5. Not Planning for Event Versioning

Mistake: Assuming event schemas will never change.

Reality: They will change. Build upcasting infrastructure early. Every event should include a schema version or be designed for forward-compatible evolution (adding optional fields, never removing or renaming fields).

6. Synchronous Projections

Mistake: Updating read models within the same transaction as the event store write.

Reality: This defeats the purpose of CQRS (you have coupled read and write performance) and creates a distributed transaction if read models are in different databases. Projections should be asynchronous with eventual consistency.

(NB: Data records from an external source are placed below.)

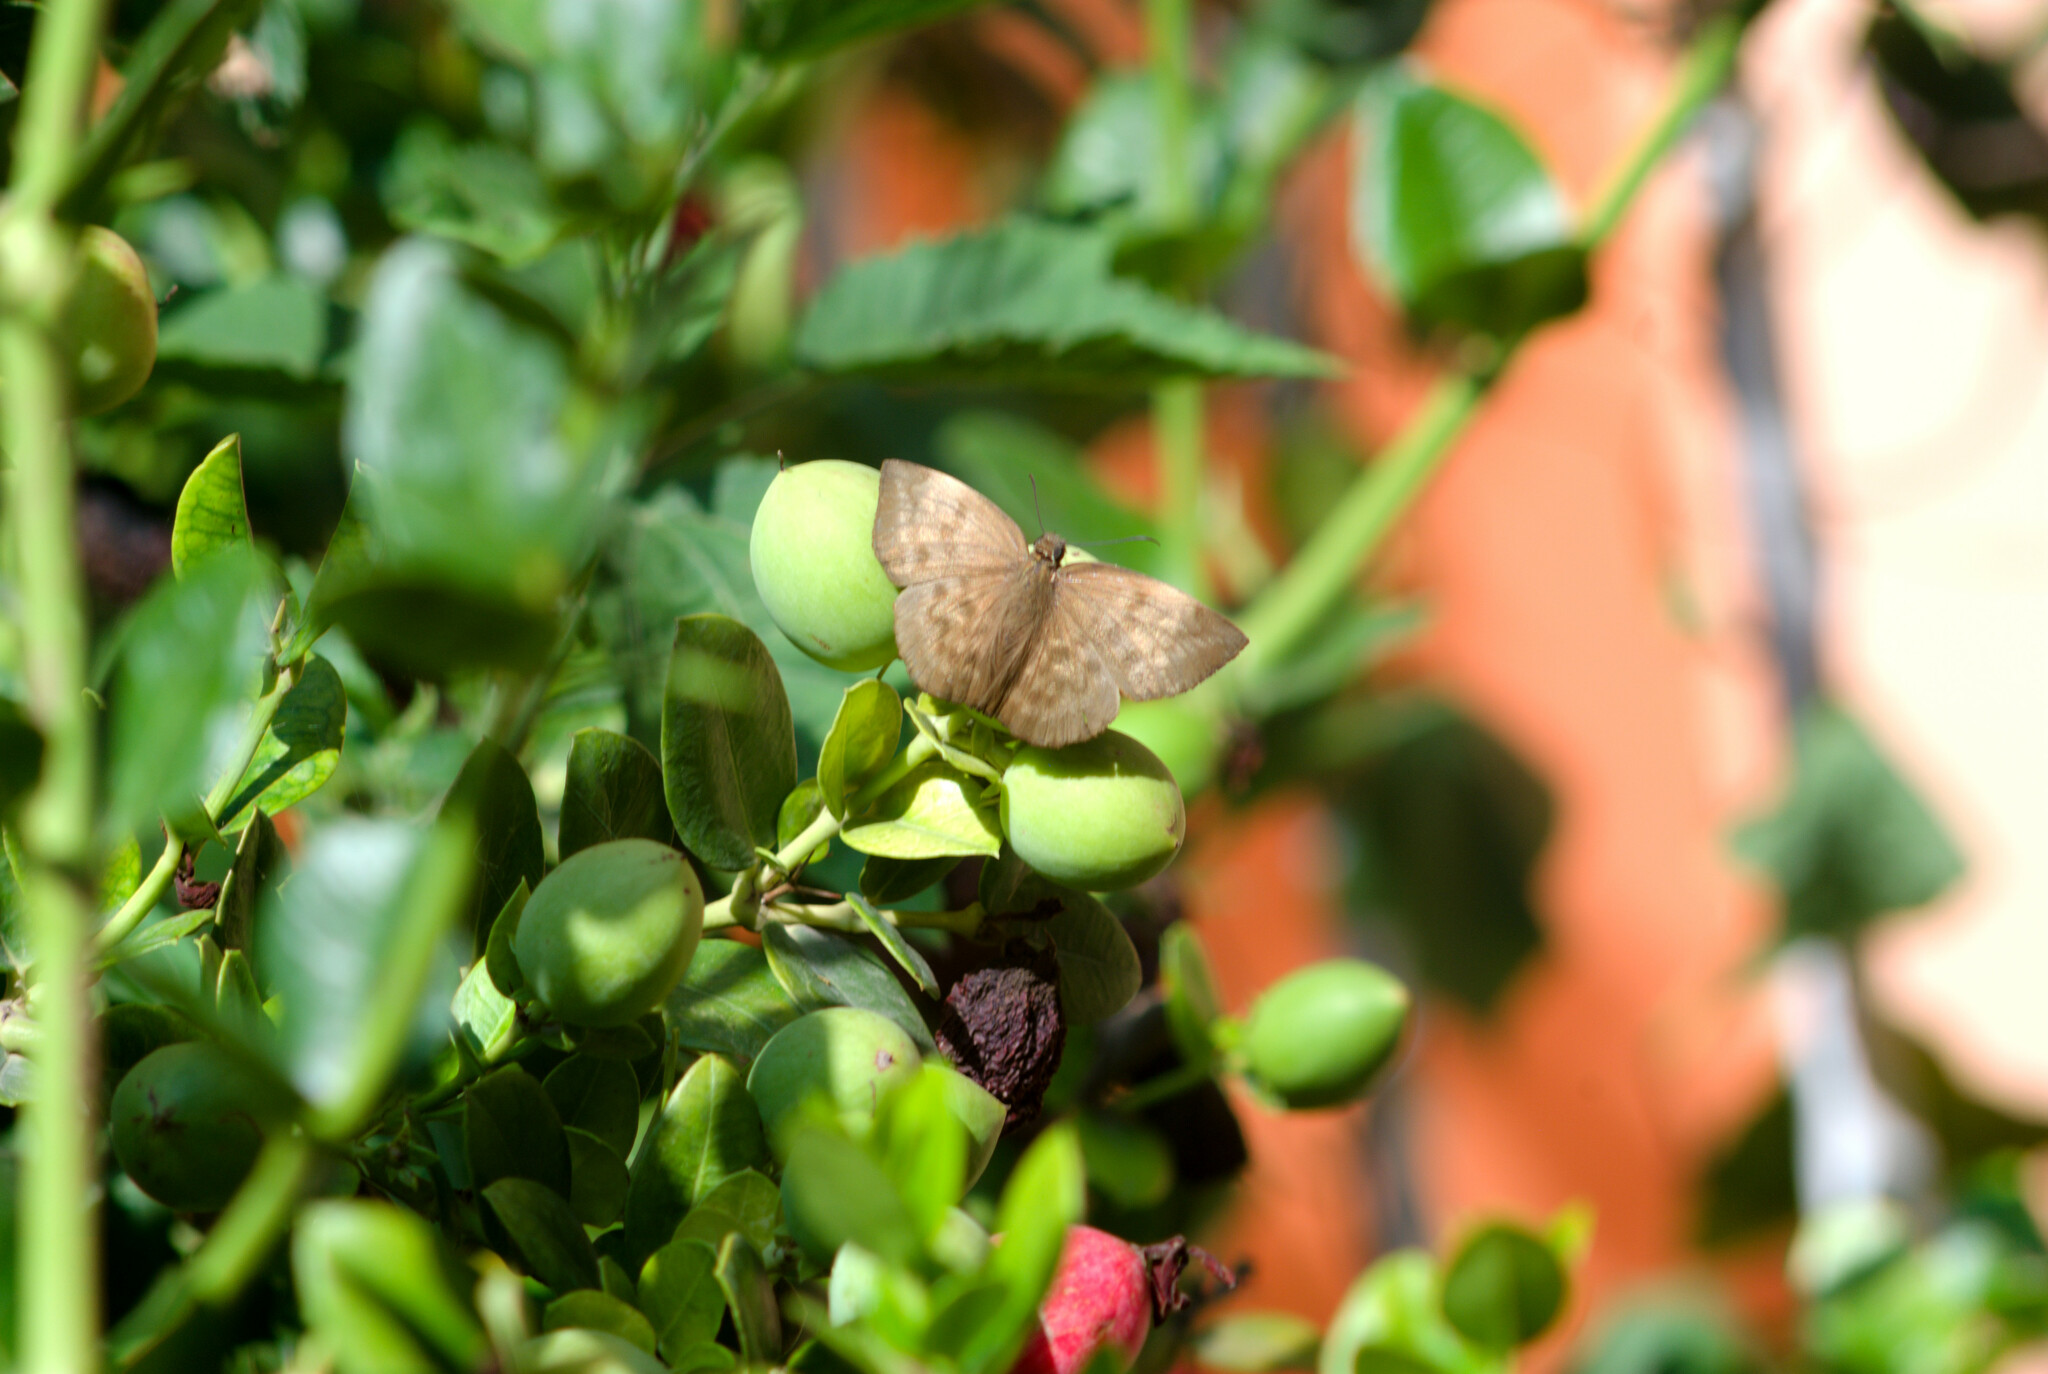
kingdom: Animalia
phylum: Arthropoda
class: Insecta
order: Lepidoptera
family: Hesperiidae
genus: Achlyodes
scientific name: Achlyodes pallida
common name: Pale sicklewing
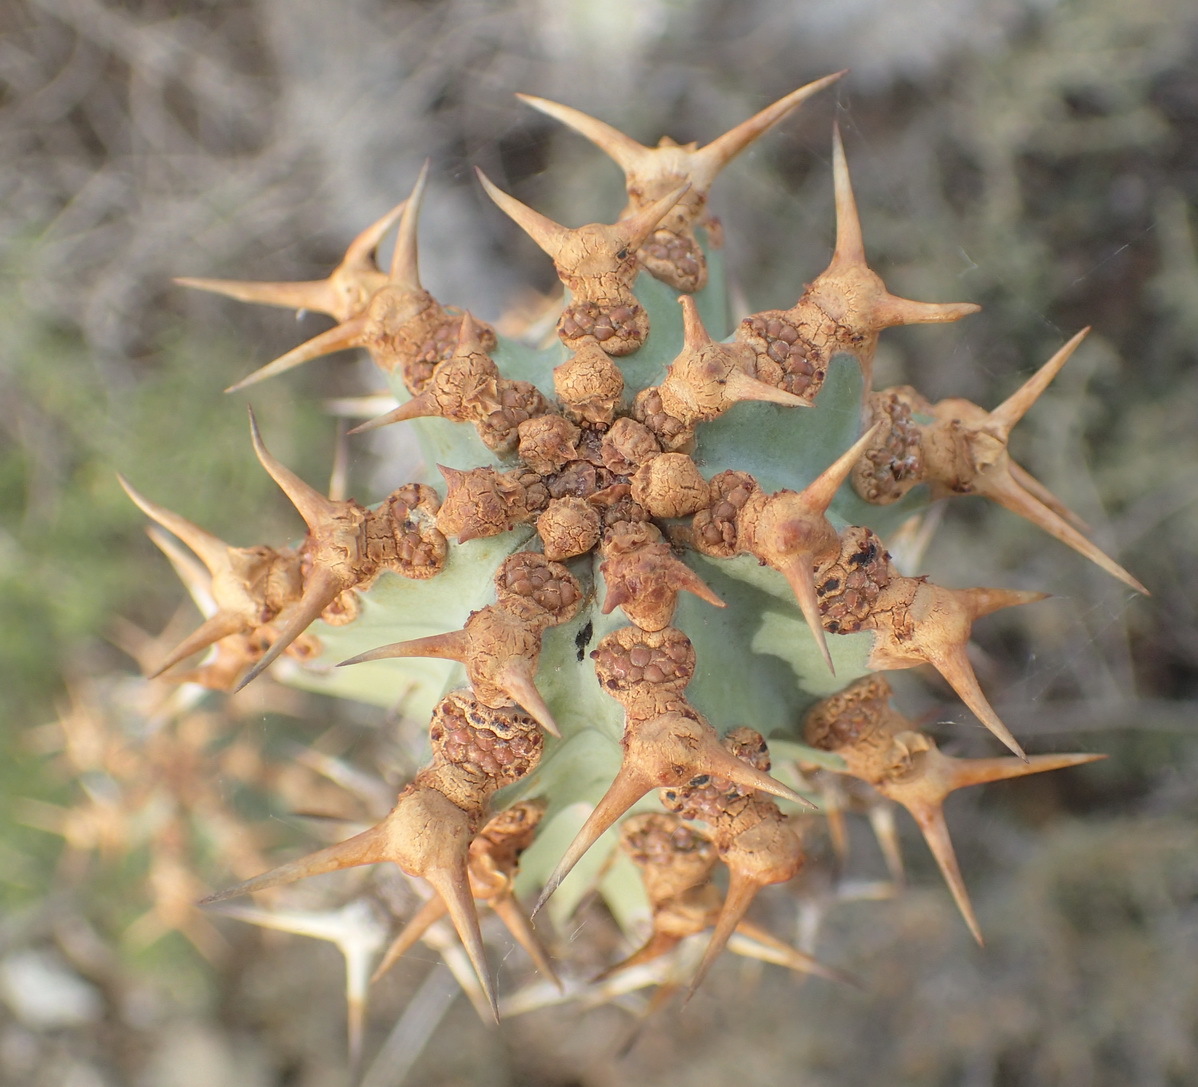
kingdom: Plantae
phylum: Tracheophyta
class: Magnoliopsida
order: Malpighiales
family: Euphorbiaceae
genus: Euphorbia
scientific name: Euphorbia radyeri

7. No Idempotency in Consumers

Mistake: Assuming each event will be delivered exactly once.

Reality: Consumers will see duplicates due to retries, rebalancing, and replay. Every consumer must be idempotent. Use the Redis dedup pattern or database upserts.

8. Premature Event Store Optimization

Mistake: Choosing EventStoreDB or building a complex event store before understanding if PostgreSQL is sufficient.

Reality: A simple PostgreSQL table handles millions of events with proper indexing. Start simple, measure, and graduate when you hit real limits.

Memory Hooks

Interview Questions

Q: "When would you NOT use event sourcing?"

When the domain is simple CRUD with no business value in the event history, when the team has no event sourcing experience and the timeline is tight, or when GDPR right-to-deletion is a primary concern (event sourcing makes deletion significantly harder).

Q: "What is the biggest operational cost of event sourcing?"

Projection rebuild time. When you fix a projection bug or add a new read model, you must replay the entire event store. This can take hours for large systems and must be planned for in deployment processes.

Q: "Can you use event sourcing without CQRS?"

Technically yes -- you could replay events on every read. But this is impractical at scale because replaying hundreds of events per query is too slow. CQRS (separate read models) is the standard complement to event sourcing. They are not the same thing, but they almost always go together.

Q: "How do you handle GDPR deletion in an event-sourced system?"

Two main approaches: (1) Crypto-shredding -- encrypt PII in events with a per-user key; to "delete," destroy the key, making the encrypted fields unreadable. (2) Event rewriting -- create a new stream without PII and swap references. Crypto-shredding is more common because it does not violate event immutability.